Contrary to defendant's assertions, trial counsel did argue the legality of defendant's arrest in New York City, contending the police lacked probable cause. The trial court rejected the argument, finding the evidence available to the police at that time "overwhelmingly suggest[ed] that [defendant] was somehow involved in the kidnapping and the murder of Eddie Acevedo." Defendant's second assertion, that his trial counsel failed to file a motion to suppress his confession, is also belied by the record. A lengthy Miranda hearing was conducted, during which uncontroverted testimony was presented that defendant was read warnings twice in Spanish, defendant's primary language, by a Spanish-speaking detective. The trial judge found defendant was apprised of his Miranda warnings, his subsequent statements were voluntary, and under the totality of the circumstances the confession was admissible. Defendant's assertion that his trial counsel failed to object to the sufficiency of the indictment is also not factually supported. To the contrary, defense counsel filed a motion to dismiss various counts of the indictment on August 30, 1999, which was denied.

The instructions on accomplice liability were sustained on defendant's direct appeal and thus cannot be reconsidered in a subsequent PCR application. R. 3:22-5. Moreover, although defendant's claims of trial counsel's deficiency in failing to make hearsay objections should have been raised on direct appeal, nonetheless, Judge DeVesa reviewed each of the instances asserted in defendant's PCR petition and determined that the majority of them met an exception to the hearsay rule. As to the others, the court was satisfied that counsel was entitled to deference in terms of strategy by not repeatedly objecting to all possible types of hearsay.

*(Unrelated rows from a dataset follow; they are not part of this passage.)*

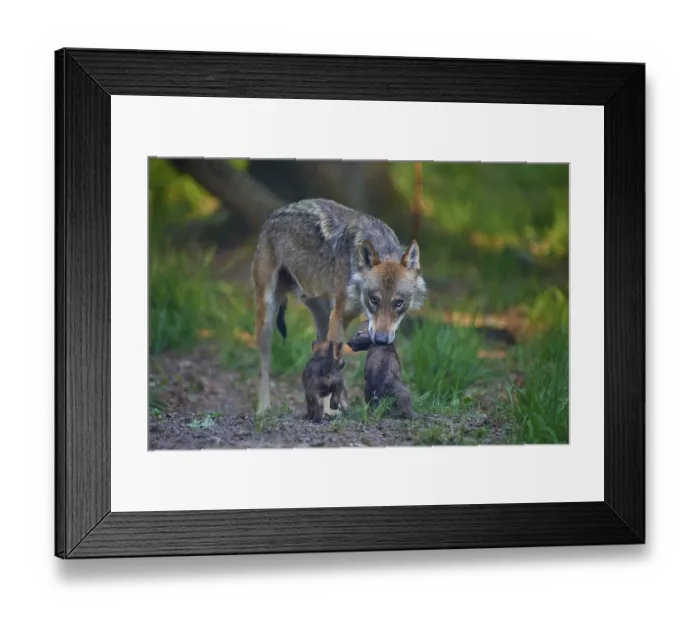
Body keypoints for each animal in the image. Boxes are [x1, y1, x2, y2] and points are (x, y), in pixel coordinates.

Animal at [252, 198, 427, 413]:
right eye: (374, 300)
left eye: (398, 303)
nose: (381, 339)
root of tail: (274, 214)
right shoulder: (339, 316)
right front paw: (329, 411)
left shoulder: (347, 319)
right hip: (268, 317)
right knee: (263, 365)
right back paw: (263, 409)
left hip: (322, 317)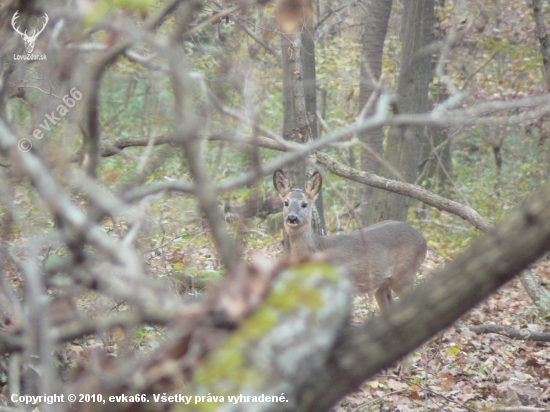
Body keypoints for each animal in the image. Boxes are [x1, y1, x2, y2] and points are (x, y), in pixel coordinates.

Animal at [274, 169, 430, 310]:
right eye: (286, 202)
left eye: (304, 204)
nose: (292, 218)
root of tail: (424, 239)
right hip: (383, 284)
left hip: (405, 274)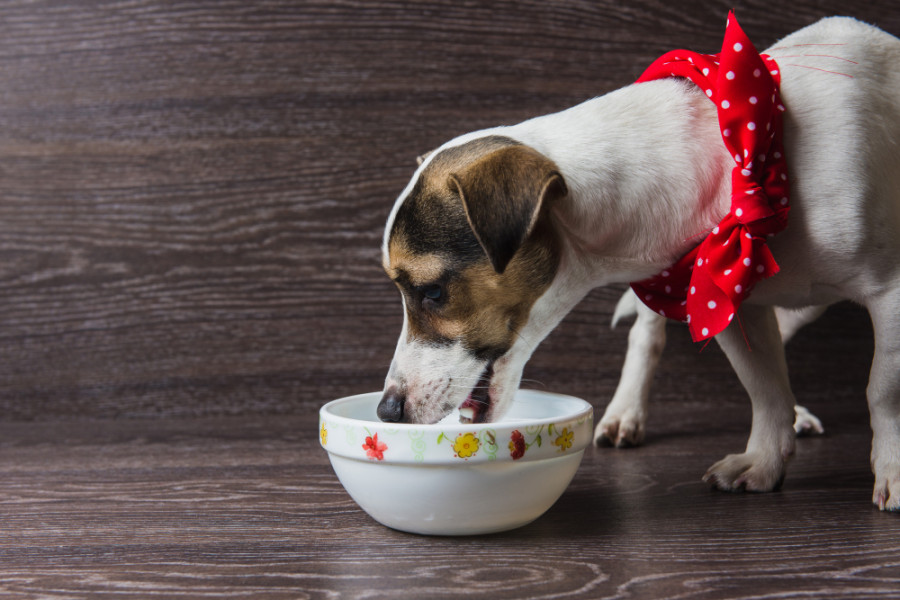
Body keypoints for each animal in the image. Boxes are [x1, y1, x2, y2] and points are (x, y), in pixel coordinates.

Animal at [376, 15, 900, 510]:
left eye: (433, 292)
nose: (387, 411)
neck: (747, 156)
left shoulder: (887, 294)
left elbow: (882, 388)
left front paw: (892, 470)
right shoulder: (725, 299)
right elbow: (765, 387)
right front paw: (765, 462)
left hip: (805, 300)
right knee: (647, 335)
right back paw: (629, 409)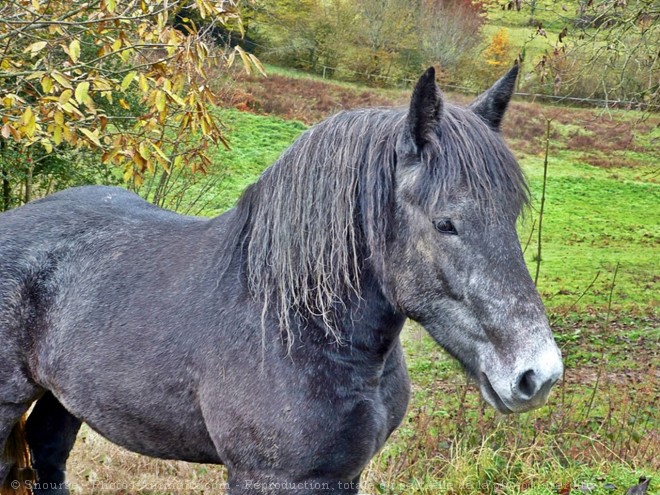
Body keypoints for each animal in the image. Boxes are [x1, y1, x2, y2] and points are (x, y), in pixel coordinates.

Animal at [0, 66, 564, 495]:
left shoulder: (343, 476)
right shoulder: (267, 478)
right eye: (446, 223)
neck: (293, 324)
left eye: (512, 216)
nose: (538, 375)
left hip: (63, 399)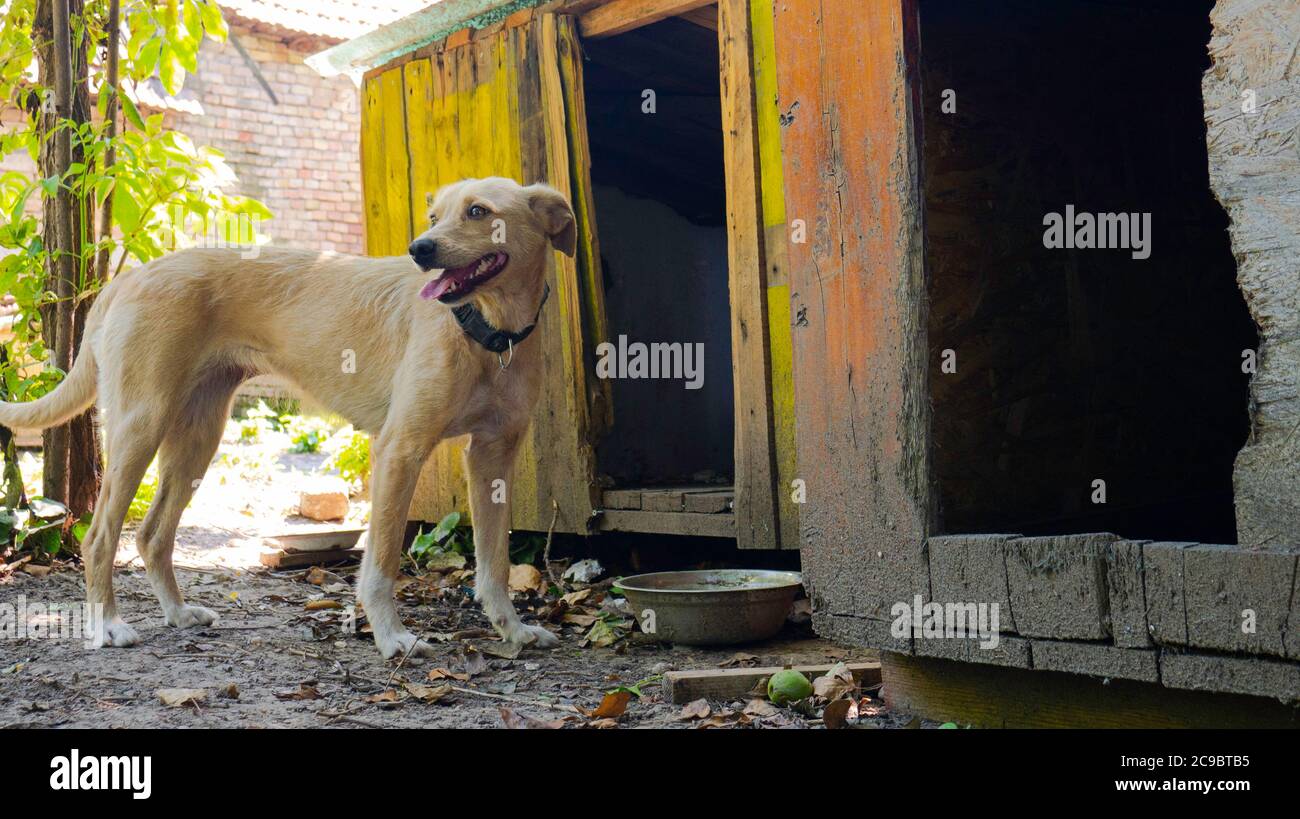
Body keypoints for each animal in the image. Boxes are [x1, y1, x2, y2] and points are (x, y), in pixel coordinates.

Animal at [0, 178, 574, 660]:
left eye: (479, 212)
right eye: (435, 215)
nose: (420, 250)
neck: (485, 333)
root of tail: (130, 277)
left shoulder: (493, 456)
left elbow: (495, 562)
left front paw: (514, 630)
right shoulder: (400, 448)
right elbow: (383, 562)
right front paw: (391, 637)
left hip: (196, 441)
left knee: (152, 536)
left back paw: (178, 614)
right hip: (140, 428)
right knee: (99, 537)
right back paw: (109, 626)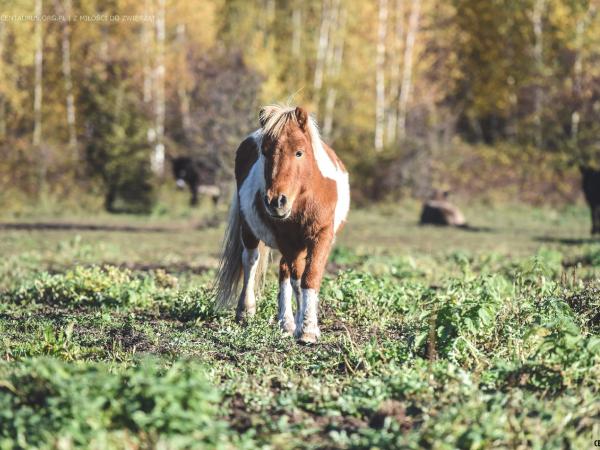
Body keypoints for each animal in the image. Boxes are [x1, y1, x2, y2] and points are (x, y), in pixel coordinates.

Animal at [213, 106, 350, 344]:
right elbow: (297, 279)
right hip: (250, 230)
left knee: (283, 269)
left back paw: (285, 323)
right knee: (251, 260)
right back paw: (248, 311)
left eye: (299, 152)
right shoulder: (287, 240)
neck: (305, 198)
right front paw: (304, 327)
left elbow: (310, 277)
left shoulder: (321, 237)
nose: (276, 201)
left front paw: (308, 328)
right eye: (265, 152)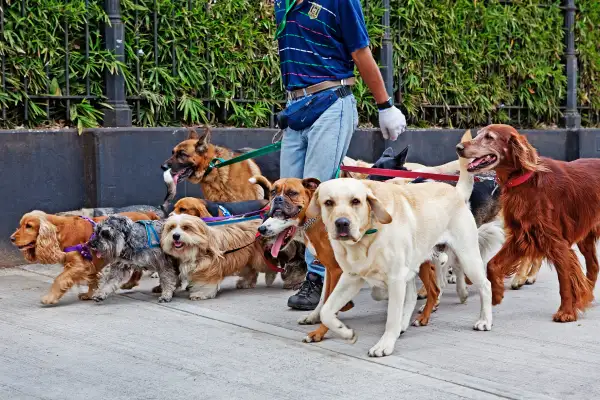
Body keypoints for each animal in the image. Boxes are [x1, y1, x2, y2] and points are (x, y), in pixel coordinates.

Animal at [458, 125, 596, 322]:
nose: (459, 148)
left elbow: (564, 281)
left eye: (489, 137)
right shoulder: (522, 235)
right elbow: (492, 264)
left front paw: (566, 312)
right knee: (593, 266)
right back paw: (588, 296)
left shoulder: (556, 243)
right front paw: (497, 294)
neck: (526, 181)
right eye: (478, 135)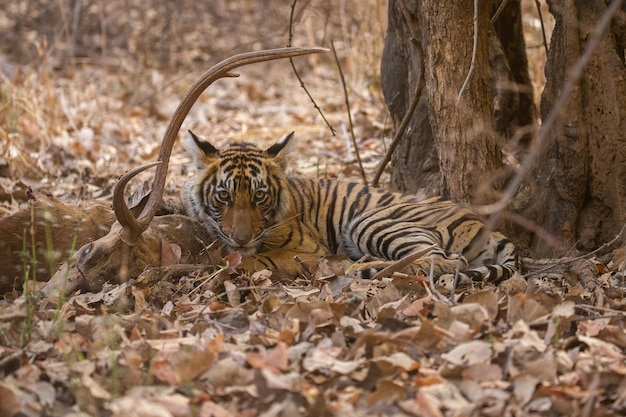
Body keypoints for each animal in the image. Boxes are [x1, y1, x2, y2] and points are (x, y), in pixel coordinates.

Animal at [180, 132, 516, 284]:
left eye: (260, 196)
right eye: (224, 196)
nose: (241, 239)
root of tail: (483, 223)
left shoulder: (308, 250)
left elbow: (252, 260)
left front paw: (223, 263)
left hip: (372, 222)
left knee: (443, 260)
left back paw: (356, 267)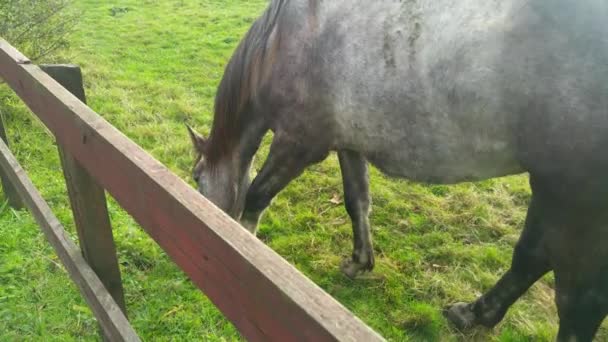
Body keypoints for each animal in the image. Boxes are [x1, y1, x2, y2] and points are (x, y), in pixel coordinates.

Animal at [188, 0, 608, 340]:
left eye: (195, 178)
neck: (282, 41)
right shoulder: (349, 144)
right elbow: (356, 201)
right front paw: (361, 261)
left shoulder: (298, 144)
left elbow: (256, 196)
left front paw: (246, 246)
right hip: (553, 189)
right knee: (531, 258)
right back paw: (474, 314)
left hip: (575, 201)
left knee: (577, 301)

It is well within the discretion of appellate counsel to limit the number of arguments raised on appeal to put forth his or her client's best points. Indeed, the partial success achieved by defense counsel on appeal suggests that appellate counsel advanced strong arguments on his client's behalf. Appellate counsel cannot be faulted for making a tactical decision not to raise losing arguments on appeal, such as the legality of defendant's arrest or the suppression of defendant's statement.